For Tan, often not highlighted enough is how the HIV epidemic may revert back to mainstream (i.e. heterosexual) population. This is particularly true “when the messaging constantly given out about HIV is it being a ‘gay issue’.” This is because many MSM are “not necessarily homosexual, and so also have sexual contacts with women (aside from men, including their lovers, wives or clients). This means that particularly for those who are unaware of their HIV status, infecting both male AND female partner/s is not impossible.”
Tan said that, “again – and more than anything – this highlights how HIV is everyone’s issue, and that it doesn’t discriminate who it affects. As such, everyone ought to help in dealing with this. We should have been doing something about this years ago; and we should be doing something about this right now (!).”
DEALING WITH THE ISSUE – NOW
In February 2017, 600 patients started on antiretroviral therapy (ART). A total of 18,767 PLHIVs were on ART as of February 2017, most (97%) of them males with the median age of 31 years (range: 8 months-78 years). Ninety-five percent were on first line regimen, 4% were on second line regimen, and 1% were on other regimen.
Nonetheless, the total number of PLHIVs on ART is still not half of the 41,315 cases reported by HARP.

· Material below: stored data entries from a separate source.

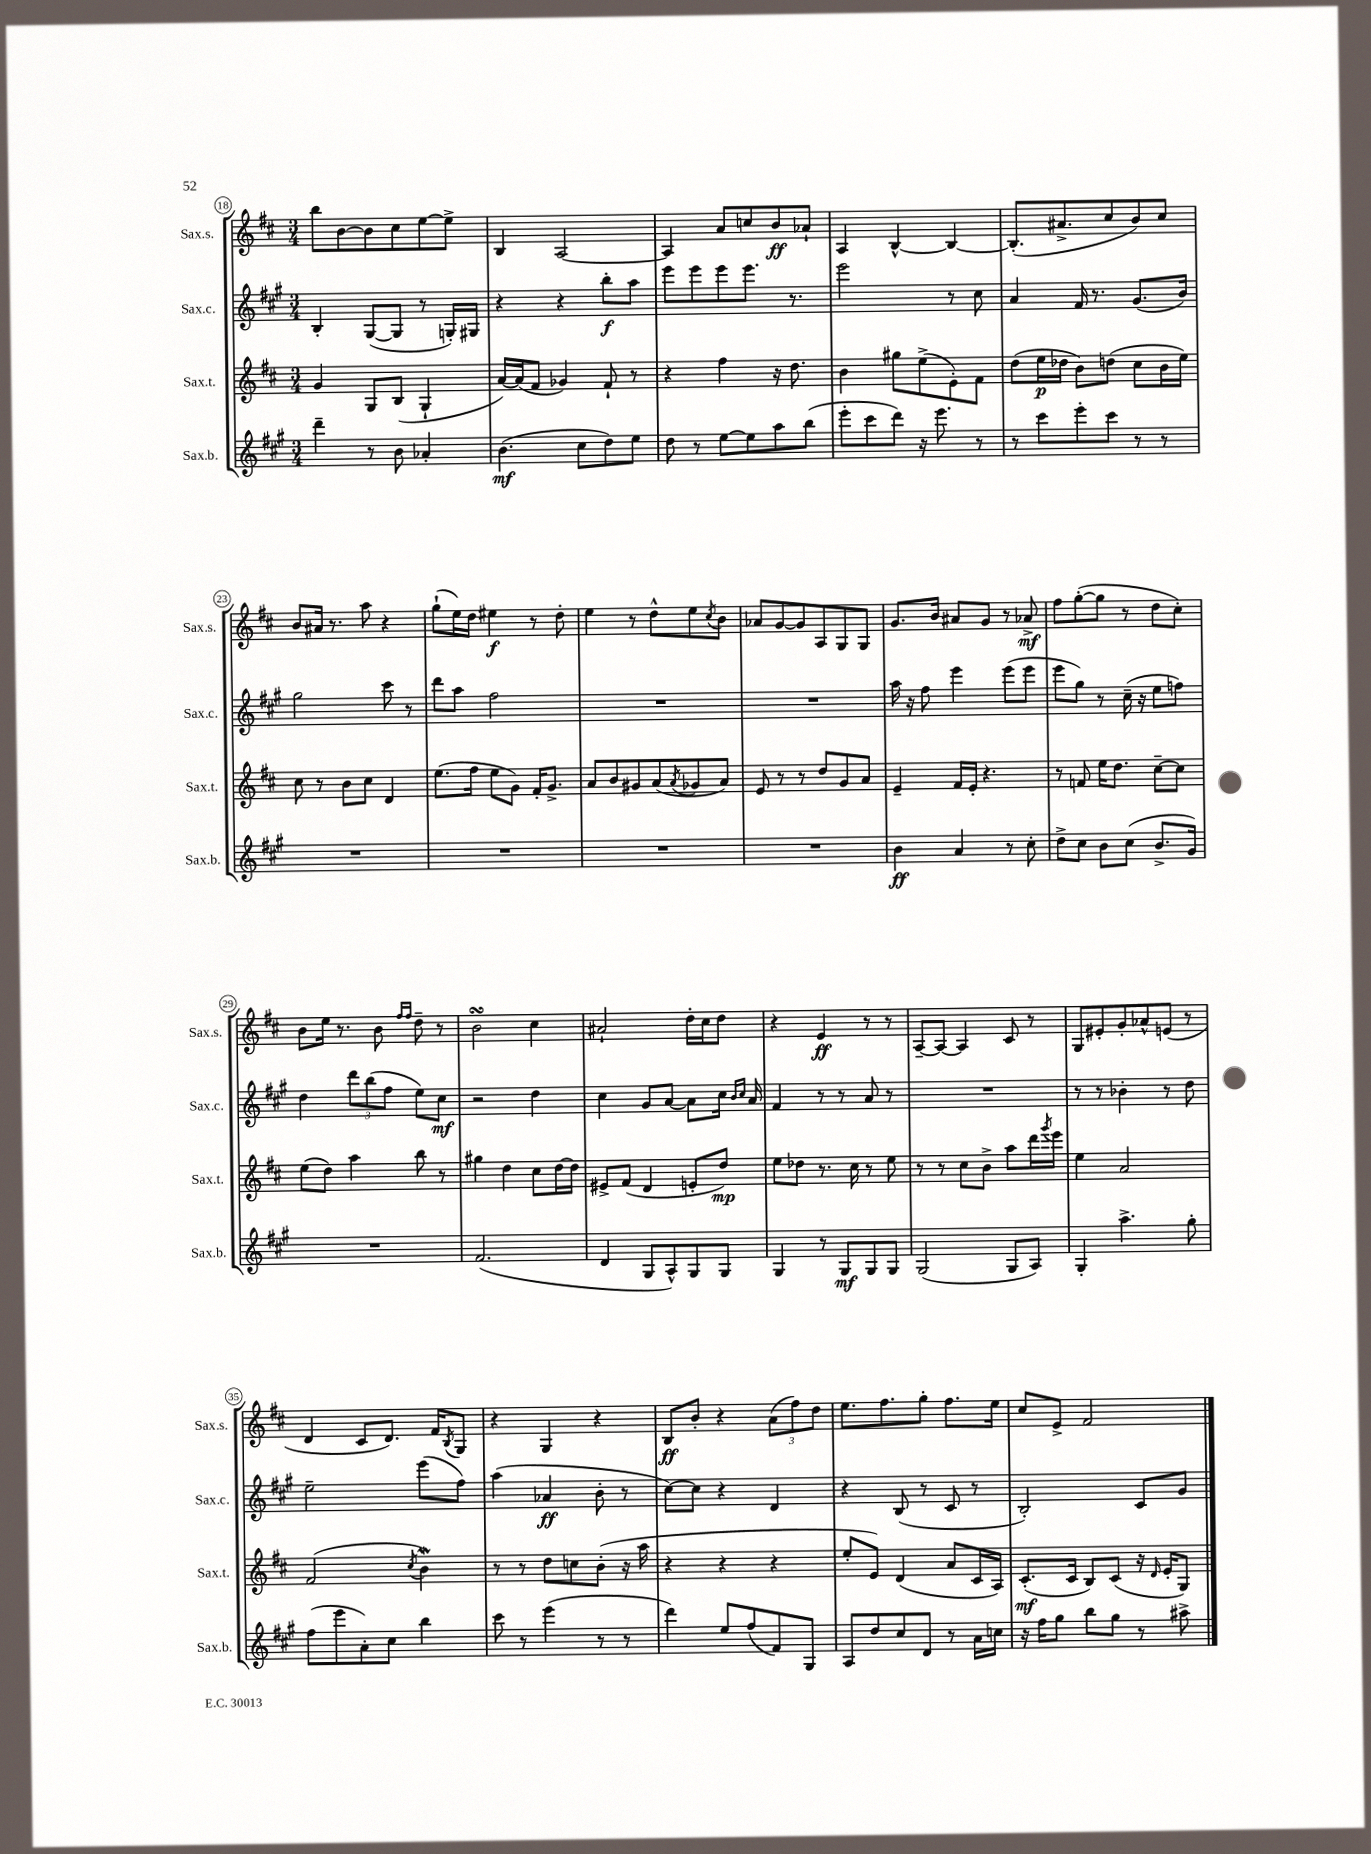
<<
\new StaffGroup <<
\new Staff = "s0" \with { instrumentName = "Sax.s." shortInstrumentName = "Sax.s." } {
    \clef treble \key d \major \numericTimeSignature \time 3/4
    b''8 b'8~ b'8 cis''8 e''8~ e''8-> |
    b4 a2~ |
    a4 a'8 c''8 b'8\ff aes'8-! |
    a4 b4~-^ b4~ |
    b8.-.( ais'8.-> cis''8 b'8) cis''8 |
    b'8 ais'16 r8. a''8 r4 |
    g''8-!( e''16) d''16 eis''4\f r8 d''8-. |
    e''4 r8 d''8-^ e''8 \acciaccatura { cis''8 } b'8 |
    aes'8 g'8~ g'8 a8 g8 g8 |
    g'8. b'16 ais'8 g'8 r8 aes'8->\mf |
    fis''8 g''8~-.( g''8 r8 d''8 cis''8-.) |
    b'8 e''16 r8. b'8 \grace { fis''16 fis''16 } d''8-- r8 |
    b'2\turn cis''4 |
    ais'2-! d''16-. cis''16 d''8 |
    r4 e'4\ff r8 r8 |
    a8~-- a8~ a4 cis'8 r8 |
    g8 eis'8-. g'8-. aes'8-^ e'8( r8 |
    d'4 cis'8 d'8.) fis'16 \acciaccatura { b8 } g8 |
    r4 g4 r4 |
    b8\ff b'8-. r4 \tuplet 3/2 { a'8( fis''8) d''8 } |
    e''8. fis''8. g''8-. fis''8. e''16 |
    cis''8 e'8-> fis'2 \bar "|." |
}
\new Staff = "s1" \with { instrumentName = "Sax.c." shortInstrumentName = "Sax.c." } {
    \clef treble \key a \major \numericTimeSignature \time 3/4
    b4-. gis8~( gis8 r8 g16-.) gis16 |
    r4 r4 b''8-.\f a''8 |
    e'''8 e'''8 e'''8 e'''8. r8. |
    e'''2 r8 cis''8 |
    a'4 fis'16 r8. gis'8.( b'16) |
    gis''2 cis'''8 r8 |
    d'''8 a''8 fis''2 |
    R2. |
    R2. |
    a''16 r16 fis''8 e'''4 e'''8( e'''8 |
    e'''8 gis''8) r8 cis''16--( r16 e''8 f''8) |
    d''4 \tuplet 3/2 { d'''8 b''8( fis''8 } e''8) cis''8\mf |
    r2 d''4 |
    cis''4 gis'8 a'8~ a'8 cis''16 \grace { b'16 cis''16 } a'16 |
    fis'4 r8 r8 a'8 r8 |
    R2. |
    r8 r8 bes'4-. r8 d''8 |
    e''2-- e'''8( fis''8) |
    a''4( aes'4\ff b'8-. r8 |
    cis''8~) cis''8 r4 d'4 |
    r4 b8( r8 cis'8 r8 |
    b2-.) cis'8 gis'8 \bar "|." |
}
\new Staff = "s2" \with { instrumentName = "Sax.t." shortInstrumentName = "Sax.t." } {
    \clef treble \key d \major \numericTimeSignature \time 3/4
    g'4 g8 b8( g4-! |
    a'16~) a'16( fis'8 ges'4) fis'8-! r8 |
    r4 fis''4 r16 d''8. |
    b'4 gis''8 e''8->( e'8-.) fis'8 |
    d''8( e''16\p des''16 b'8) d''8( cis''8 b'16 e''16) |
    cis''8 r8 b'8 cis''8 d'4 |
    e''8.( fis''16 e''8 g'8) fis'16-. g'8.-> |
    a'8 b'8 gis'8 a'8( \acciaccatura { a'8 } ges'8 a'8) |
    e'8 r8 r8 d''8 g'8 a'8 |
    e'4-- fis'16 e'16-. r4. |
    r8 f'8 e''16 d''8. cis''8~-- cis''8 |
    e''8( d''8) a''4 b''8 r8 |
    gis''4 d''4 cis''8 d''16~ d''16 |
    eis'8-> fis'8( d'4 e'8-. d''8\mp) |
    e''8 des''8 r8. cis''16 r8 e''8 |
    r8 r8 cis''8 b'8-> a''8 d'''16 \acciaccatura { g'''8 } e'''16 |
    e''4 a'2 |
    fis'2( \acciaccatura { cis''8 } b'4\mordent) |
    r8 r8 d''8 c''8 b'8-.( r16 a''16 |
    r4 r4 r4 |
    e''8-. e'8) d'4( a'8 cis'16 a16) |
    cis'8.-.\mf( cis'16 b8) cis'8( r16 \grace { d'16 } e'16-. g8) \bar "|." |
}
\new Staff = "s3" \with { instrumentName = "Sax.b." shortInstrumentName = "Sax.b." } {
    \clef treble \key a \major \numericTimeSignature \time 3/4
    d'''4-- r8 b'8 aes'4-. |
    b'4.\mf( cis''8 d''8) e''8 |
    d''8 r8 e''8~ e''8 a''8 b''8( |
    e'''8-. cis'''8 d'''8) r16 e'''8. r8 |
    r8 cis'''8 e'''8-. cis'''8 r8 r8 |
    R2. |
    R2. |
    R2. |
    R2. |
    b'4\ff a'4 r8 cis''8-. |
    d''8-> cis''8 b'8 cis''8( b'8.-> gis'16) |
    R2. |
    fis'2.( |
    d'4 gis8 a8-^) gis8 gis8 |
    gis4 r8 gis8\mf gis8 gis8 |
    gis2( gis8 a8) |
    gis4-. a''4.-> gis''8-. |
    fis''8( e'''8 a'8-.) cis''8 b''4 |
    cis'''8 r8 e'''4( r8 r8 |
    d'''4) e''8 fis''8( fis'8) gis8 |
    a8 d''8 cis''8 d'8 r8 a'16 c''16 |
    r16 fis''16 gis''8 b''8 gis''8 r8 ais''8-> \bar "|." |
}
>>
>>
\layout { \context { \Score currentBarNumber = #18 \override BarNumber.stencil = #(make-stencil-circler 0.1 0.3 ly:text-interface::print) } }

That more efforts need to be done now have been repeatedly stressed – e.g. by National Youth Commission’s Aiza Seguerra, who is pushing to allow people under 18 to get tested for HIV sans parental consent. As Seguerra noted, “it’s already difficult asking permission from our parents to have a night out. What more if you tell your parents, ‘I’m sexually active. I might have HIV. Please go with me.’ So it’s very hard.”
Bisdak Pride’s Doron is pushing for “more enabled local responders”. For instance, “the government should capacitate various barangay health units to expand the labor force in confronting the spread of HIV.”
As it is, and even sans budget, Bisdak Pride is among the NGOs that offer community-based HIV screening (CBS), which Doron said is “anchored on a very fundamental issue: the time issue.” Currently, because of an antiquated law, those who get tested have to legally/officially wait from two weeks to even months before they can get their confirmatory result from SACCL (http://outragemag.com/the-waiting-period/). The CBS allows for those who get tested “to need not wait for a week or more to wait for their results, consequently providing them with timely and relevant response/s.”
For Tan, “we don’t only need to add to our existing responses to HIV; but some of these responses may actually need to be overhauled. We always say that ‘All efforts matter’ in the fight against HIV. But that we need to do more, and we need to do more NOW, cannot be stressed enough.”